Für die Wohnprojekte, die aus ehemals besetzten Häusern hervorgangangen sind, würden mit der Erhöhung die Pachtsummen von monatlich 93 bis 260 Euro auf 650 bis 1800 Euro pro Haus steigen. Stadt und Pro Potsdam hatten den Trägervereinen angeboten, über die Rücknahme der Pachterhöhungen zu verhandeln, wenn diese offenlegen, wie stark die Bewohner durch die Sanierungsauflagen finanziell belastet sind. Der 27-jährige Demonstrant Micha, der seinen Nachnamen nicht nennen möchte, hält diese Forderung für absurd: „Die Zahlen sind offen“, meint er, „die Sanierungskostenschätzungen wurden von der Pro Potsdam in den Erbbaupachtverträgen schließlich selbst festgelegt.“ Auch dass es keine Dokumentation der bisherigen Sanierungen gegeben habe, sei nicht richtig, sagt Mitdemonstrant Heinz: „Die Pro Potsdam hatte sich alles in den Häusern angeschaut.“

Der Grund für die Erhöhung der Pacht sei die „Anpassung an den Lebenshaltungsindex“, heißt es von der Pro Potsdam. Die Trägervereine der Wohnprojekte kritisieren jedoch, dass die Stadt die Situation so darstelle, als befinden sich die Häuser in einer „öffentlich geförderten Billignische“ mit niedrigeren Kosten: „Keines der Häuser war bei Vertragsabschluss in bewohnbarem Zustand, Sanierungen an Dächern, Sanitäranlagen, Fassaden und Elektrik mussten die Bewohner mit eigenem Aufwand durchführen“, so eine Sprecherin des Protestes.

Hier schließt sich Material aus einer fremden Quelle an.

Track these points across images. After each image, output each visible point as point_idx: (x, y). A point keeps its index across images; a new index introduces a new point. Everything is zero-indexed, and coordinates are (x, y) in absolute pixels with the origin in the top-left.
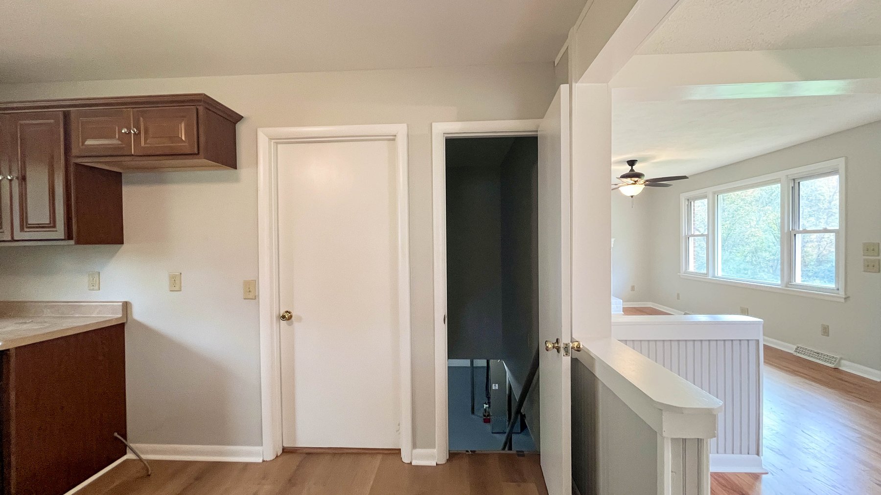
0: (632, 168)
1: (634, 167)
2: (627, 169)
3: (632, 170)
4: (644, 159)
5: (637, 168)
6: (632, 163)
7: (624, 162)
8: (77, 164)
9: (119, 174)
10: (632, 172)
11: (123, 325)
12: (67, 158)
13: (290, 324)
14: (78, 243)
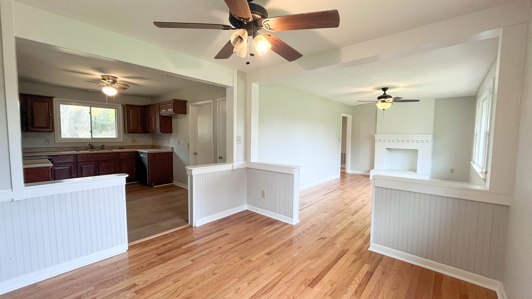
0: (385, 92)
1: (386, 92)
2: (382, 93)
3: (385, 94)
4: (392, 87)
5: (388, 92)
6: (385, 89)
7: (380, 89)
9: (172, 117)
10: (385, 95)
11: (172, 153)
12: (160, 115)
13: (197, 156)
14: (162, 133)
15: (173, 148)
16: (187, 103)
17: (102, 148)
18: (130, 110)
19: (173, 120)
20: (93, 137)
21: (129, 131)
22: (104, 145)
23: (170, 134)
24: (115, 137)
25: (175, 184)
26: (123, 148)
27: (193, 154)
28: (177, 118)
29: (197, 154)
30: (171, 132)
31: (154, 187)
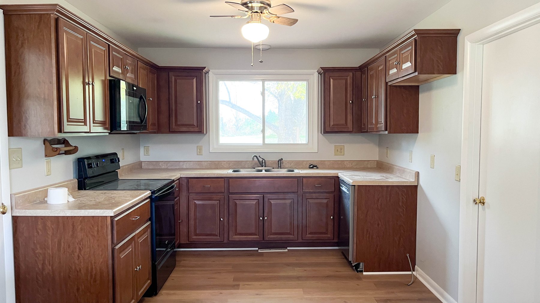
8: (390, 86)
9: (415, 86)
11: (416, 187)
12: (387, 83)
13: (484, 209)
14: (389, 133)
15: (418, 174)
16: (460, 38)
17: (280, 164)
18: (332, 80)
19: (421, 96)
20: (267, 141)
21: (328, 129)
22: (282, 159)
23: (414, 135)
24: (305, 143)
25: (418, 276)
26: (316, 166)
27: (472, 201)
28: (430, 89)
29: (484, 203)
30: (415, 130)
31: (364, 273)
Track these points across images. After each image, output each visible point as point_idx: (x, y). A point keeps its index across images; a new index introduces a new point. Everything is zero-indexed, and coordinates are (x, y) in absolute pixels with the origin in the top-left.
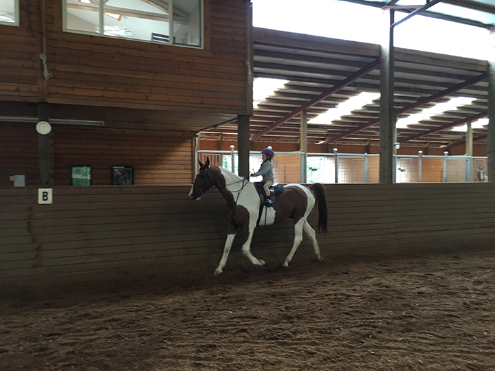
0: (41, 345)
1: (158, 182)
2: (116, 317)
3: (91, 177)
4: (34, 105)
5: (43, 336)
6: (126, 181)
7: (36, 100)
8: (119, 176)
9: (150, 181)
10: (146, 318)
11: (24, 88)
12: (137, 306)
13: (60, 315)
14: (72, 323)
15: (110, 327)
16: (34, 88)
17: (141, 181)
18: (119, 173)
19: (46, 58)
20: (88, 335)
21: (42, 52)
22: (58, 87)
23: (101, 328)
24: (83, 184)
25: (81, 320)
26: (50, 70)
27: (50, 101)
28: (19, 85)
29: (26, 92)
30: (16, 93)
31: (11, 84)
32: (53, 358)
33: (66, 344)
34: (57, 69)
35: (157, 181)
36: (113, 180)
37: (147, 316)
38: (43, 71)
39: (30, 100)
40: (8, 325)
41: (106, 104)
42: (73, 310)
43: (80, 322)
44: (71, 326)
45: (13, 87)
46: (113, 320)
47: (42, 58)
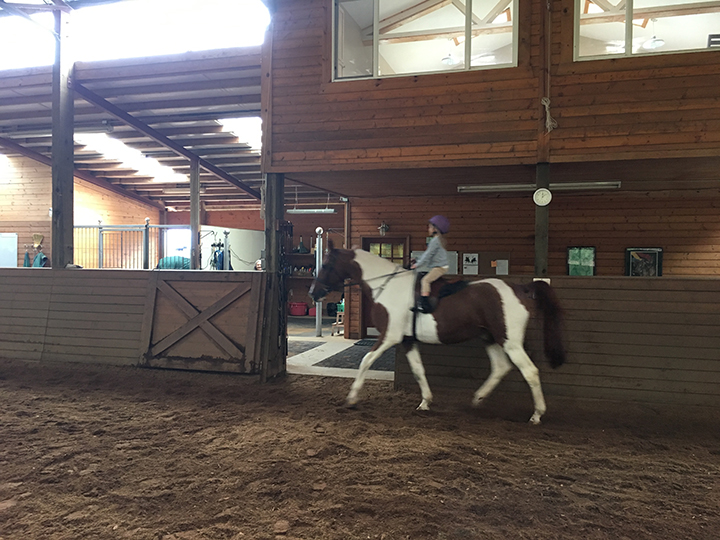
0: (551, 488)
1: (704, 272)
2: (651, 474)
3: (595, 263)
4: (532, 168)
5: (551, 476)
6: (648, 270)
7: (534, 161)
8: (638, 262)
9: (689, 271)
10: (701, 487)
11: (520, 146)
12: (682, 465)
13: (567, 453)
14: (586, 469)
15: (644, 487)
16: (534, 145)
17: (674, 270)
18: (638, 258)
19: (549, 102)
20: (612, 491)
21: (545, 96)
22: (564, 139)
23: (630, 486)
24: (583, 274)
25: (597, 466)
26: (553, 118)
27: (553, 160)
28: (514, 143)
29: (523, 151)
30: (512, 155)
31: (504, 144)
32: (571, 510)
33: (585, 495)
34: (563, 115)
35: (702, 271)
36: (628, 267)
37: (703, 485)
38: (546, 119)
39: (526, 162)
40: (504, 451)
41: (631, 156)
42: (584, 449)
43: (598, 470)
44: (585, 471)
45: (507, 146)
46: (646, 477)
47: (545, 103)
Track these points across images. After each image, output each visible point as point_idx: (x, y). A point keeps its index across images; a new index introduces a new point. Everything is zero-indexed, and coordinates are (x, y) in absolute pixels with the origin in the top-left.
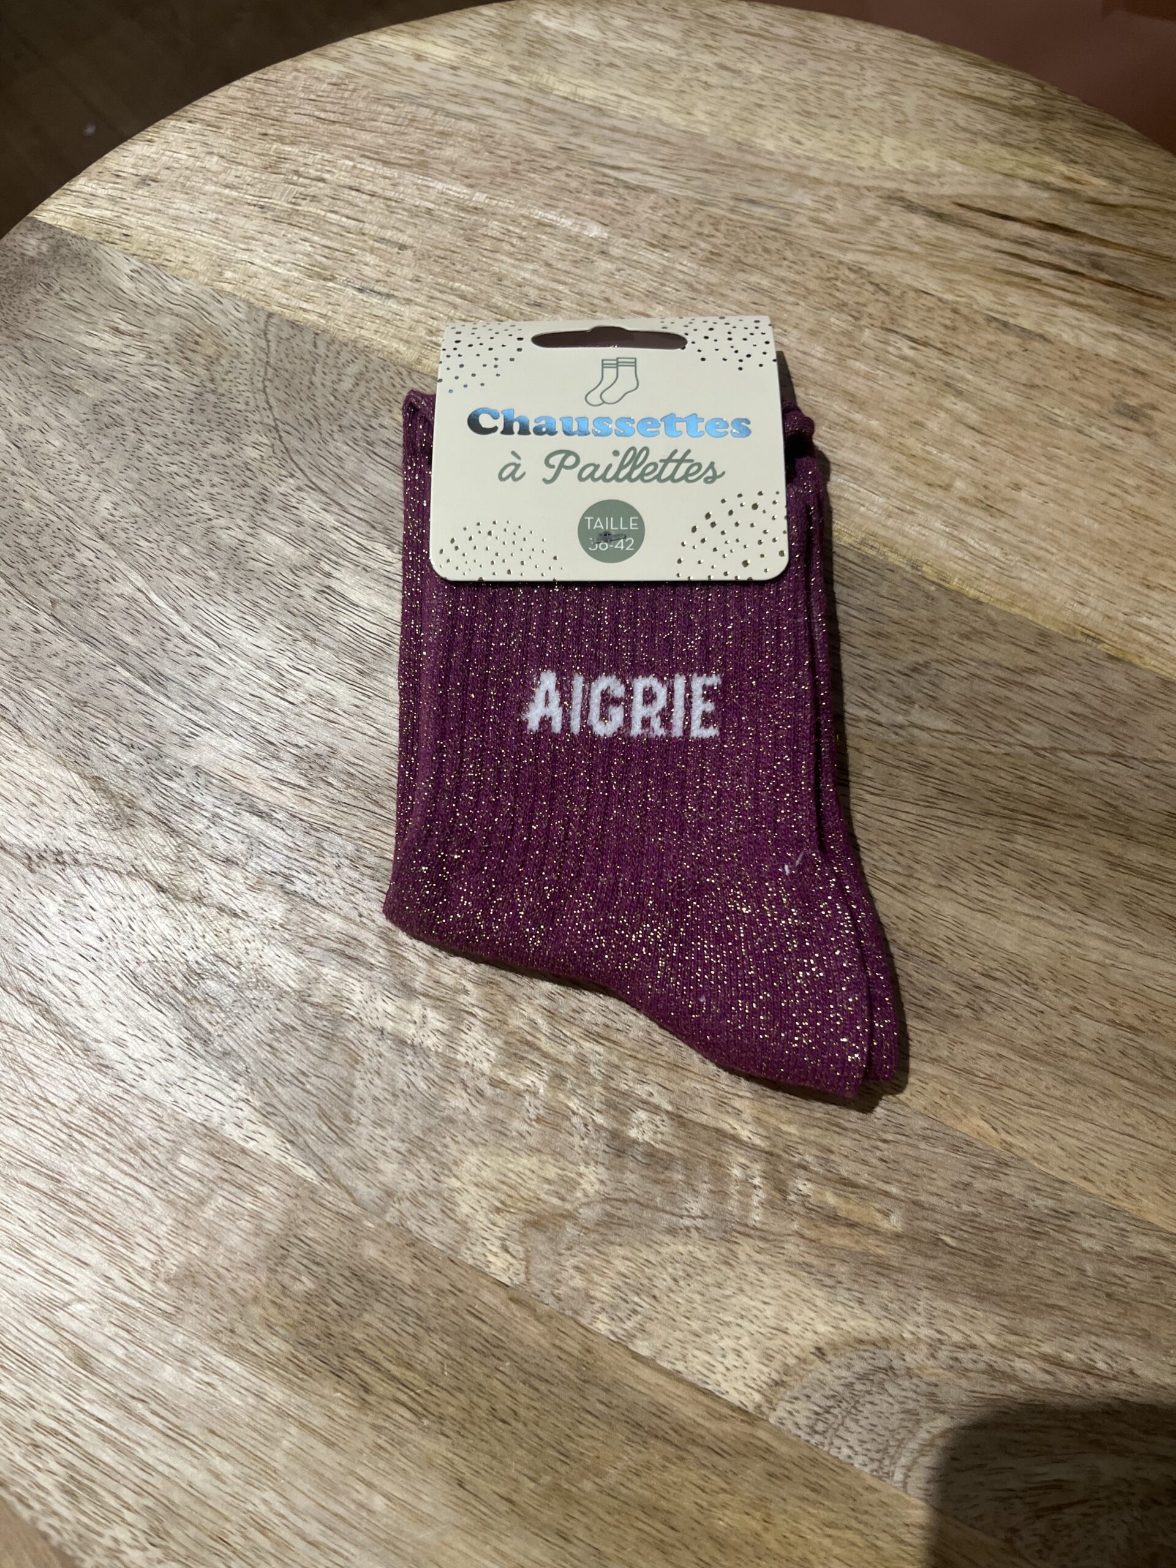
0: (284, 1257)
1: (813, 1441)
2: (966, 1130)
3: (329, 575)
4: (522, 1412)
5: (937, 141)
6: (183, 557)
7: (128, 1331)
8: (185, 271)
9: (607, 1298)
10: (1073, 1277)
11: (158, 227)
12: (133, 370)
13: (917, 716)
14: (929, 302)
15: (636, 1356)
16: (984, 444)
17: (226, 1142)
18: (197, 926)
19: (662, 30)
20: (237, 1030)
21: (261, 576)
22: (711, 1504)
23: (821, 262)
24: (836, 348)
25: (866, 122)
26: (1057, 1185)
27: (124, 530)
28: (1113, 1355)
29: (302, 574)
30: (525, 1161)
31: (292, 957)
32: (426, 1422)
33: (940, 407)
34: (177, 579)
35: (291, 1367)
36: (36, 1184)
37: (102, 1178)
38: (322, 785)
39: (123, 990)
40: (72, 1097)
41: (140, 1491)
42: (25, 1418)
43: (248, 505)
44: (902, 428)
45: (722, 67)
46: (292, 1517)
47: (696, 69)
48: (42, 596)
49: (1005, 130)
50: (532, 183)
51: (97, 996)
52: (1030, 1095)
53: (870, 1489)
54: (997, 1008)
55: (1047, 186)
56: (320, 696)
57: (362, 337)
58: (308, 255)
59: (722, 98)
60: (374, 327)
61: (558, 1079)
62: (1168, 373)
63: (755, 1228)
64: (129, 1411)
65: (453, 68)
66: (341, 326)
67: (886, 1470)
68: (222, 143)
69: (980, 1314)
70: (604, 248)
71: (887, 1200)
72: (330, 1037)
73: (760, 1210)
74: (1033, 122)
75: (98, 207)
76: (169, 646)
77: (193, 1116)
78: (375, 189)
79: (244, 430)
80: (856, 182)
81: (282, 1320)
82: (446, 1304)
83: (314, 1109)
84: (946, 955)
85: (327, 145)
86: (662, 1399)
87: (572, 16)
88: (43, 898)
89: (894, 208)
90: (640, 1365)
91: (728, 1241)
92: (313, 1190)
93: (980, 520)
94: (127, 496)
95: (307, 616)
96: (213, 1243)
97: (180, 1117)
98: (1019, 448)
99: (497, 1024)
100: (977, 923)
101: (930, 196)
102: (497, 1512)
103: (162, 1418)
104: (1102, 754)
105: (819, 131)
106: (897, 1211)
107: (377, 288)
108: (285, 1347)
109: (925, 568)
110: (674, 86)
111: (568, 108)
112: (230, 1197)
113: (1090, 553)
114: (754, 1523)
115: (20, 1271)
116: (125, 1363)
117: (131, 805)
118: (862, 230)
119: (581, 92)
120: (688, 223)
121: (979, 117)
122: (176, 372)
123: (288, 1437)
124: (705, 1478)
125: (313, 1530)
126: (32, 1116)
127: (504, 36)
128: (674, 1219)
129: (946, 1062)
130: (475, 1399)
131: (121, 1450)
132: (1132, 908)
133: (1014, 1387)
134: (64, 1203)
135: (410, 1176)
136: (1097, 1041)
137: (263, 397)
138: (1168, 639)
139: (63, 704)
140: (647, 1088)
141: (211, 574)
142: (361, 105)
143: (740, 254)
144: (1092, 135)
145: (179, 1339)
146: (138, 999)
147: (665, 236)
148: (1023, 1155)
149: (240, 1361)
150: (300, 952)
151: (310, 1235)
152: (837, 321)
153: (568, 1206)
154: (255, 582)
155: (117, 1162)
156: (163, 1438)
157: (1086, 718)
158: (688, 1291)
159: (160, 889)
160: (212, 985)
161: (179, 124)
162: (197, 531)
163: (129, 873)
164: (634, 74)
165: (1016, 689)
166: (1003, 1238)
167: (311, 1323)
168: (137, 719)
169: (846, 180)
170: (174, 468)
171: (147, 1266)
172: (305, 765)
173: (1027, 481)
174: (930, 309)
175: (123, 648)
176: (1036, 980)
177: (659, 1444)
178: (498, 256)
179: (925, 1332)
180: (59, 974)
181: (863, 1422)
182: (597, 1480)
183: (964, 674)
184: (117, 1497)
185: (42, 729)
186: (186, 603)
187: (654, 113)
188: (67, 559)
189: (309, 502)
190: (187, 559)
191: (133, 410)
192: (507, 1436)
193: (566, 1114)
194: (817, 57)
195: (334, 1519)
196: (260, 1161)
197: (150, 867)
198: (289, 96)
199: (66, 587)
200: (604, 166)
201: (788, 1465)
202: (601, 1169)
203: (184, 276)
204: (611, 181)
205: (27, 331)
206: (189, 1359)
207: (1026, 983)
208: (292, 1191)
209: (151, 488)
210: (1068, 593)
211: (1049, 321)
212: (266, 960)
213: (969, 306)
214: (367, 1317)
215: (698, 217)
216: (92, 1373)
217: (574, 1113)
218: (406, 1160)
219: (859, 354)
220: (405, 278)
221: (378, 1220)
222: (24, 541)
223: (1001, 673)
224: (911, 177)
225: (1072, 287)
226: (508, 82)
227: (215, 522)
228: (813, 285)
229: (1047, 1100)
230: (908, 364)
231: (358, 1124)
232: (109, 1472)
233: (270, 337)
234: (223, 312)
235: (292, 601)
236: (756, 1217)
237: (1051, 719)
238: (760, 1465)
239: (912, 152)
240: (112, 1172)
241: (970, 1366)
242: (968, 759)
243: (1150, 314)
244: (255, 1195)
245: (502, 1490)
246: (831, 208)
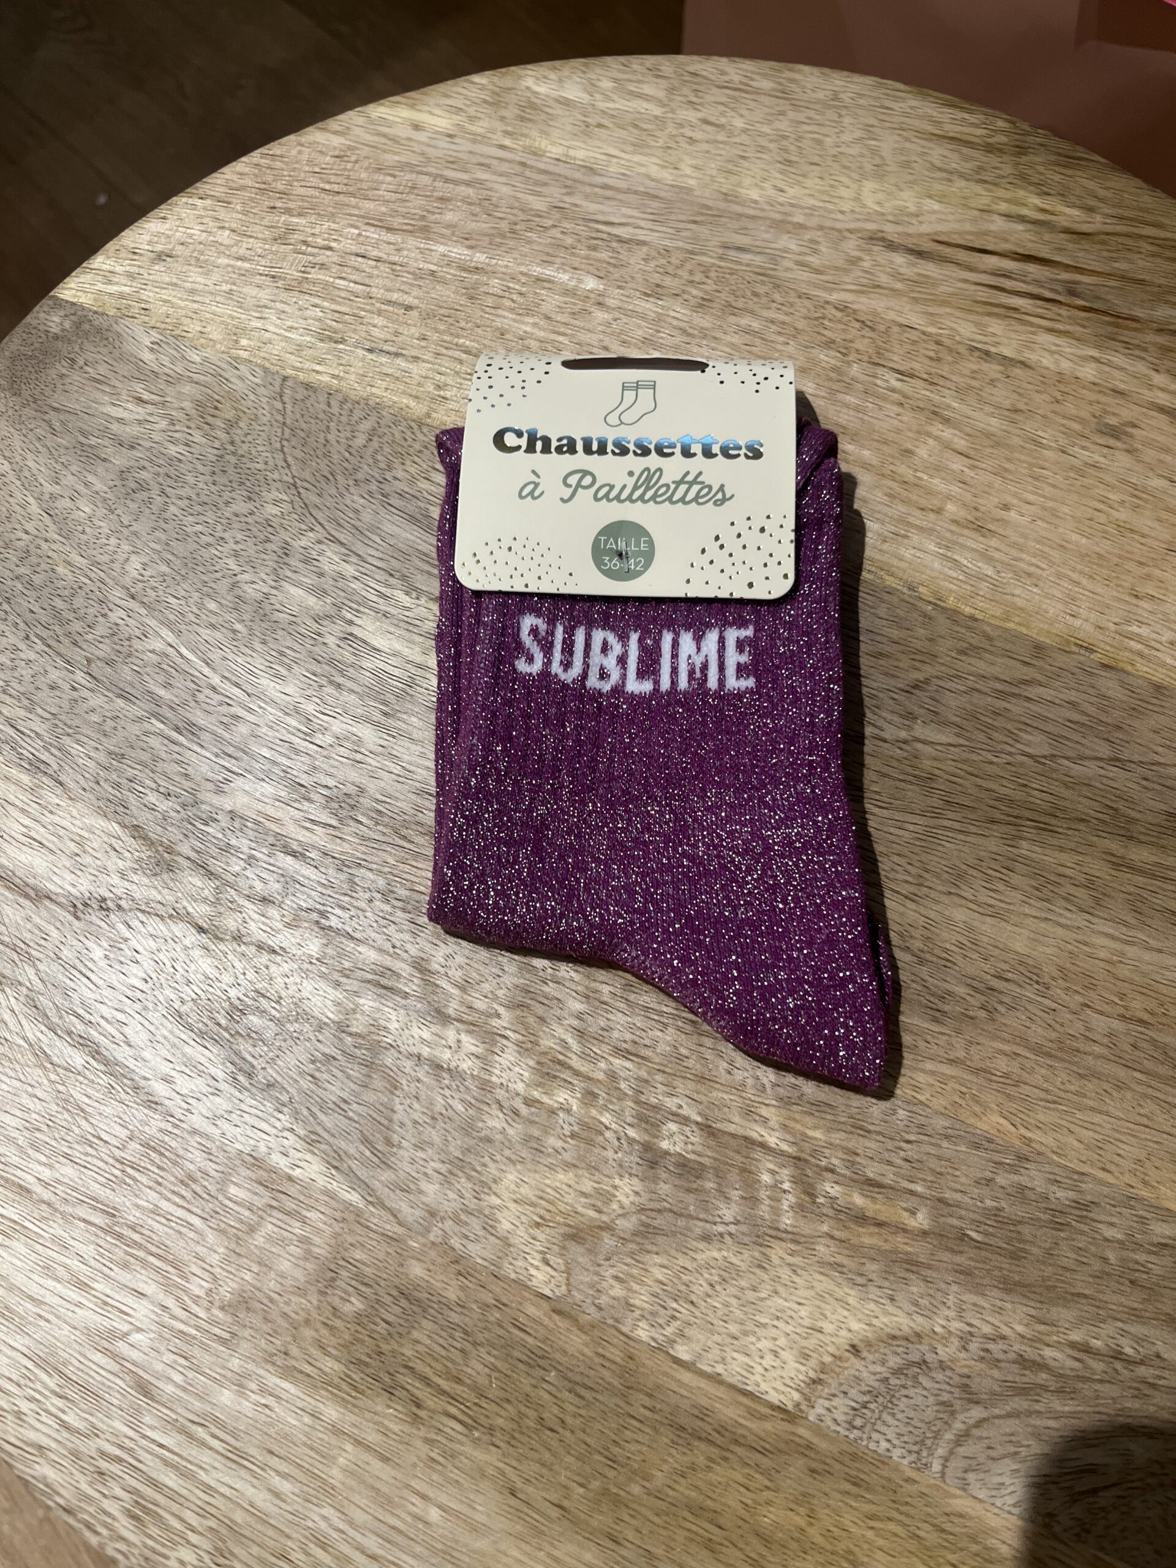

Offenlegen sollen die Hausprojekte ihre ökonomische Situation, weil laut Stadtverwaltung die Bitte um eine Rücknahme der Pachterhöhung einen Antrag auf eine Sozialleistung darstelle. Der AK „Recht auf Stadt“ befürchtet, dass diese Praxis in Zukunft in der Potsdamer Wohnungspolitik zunehmen werde.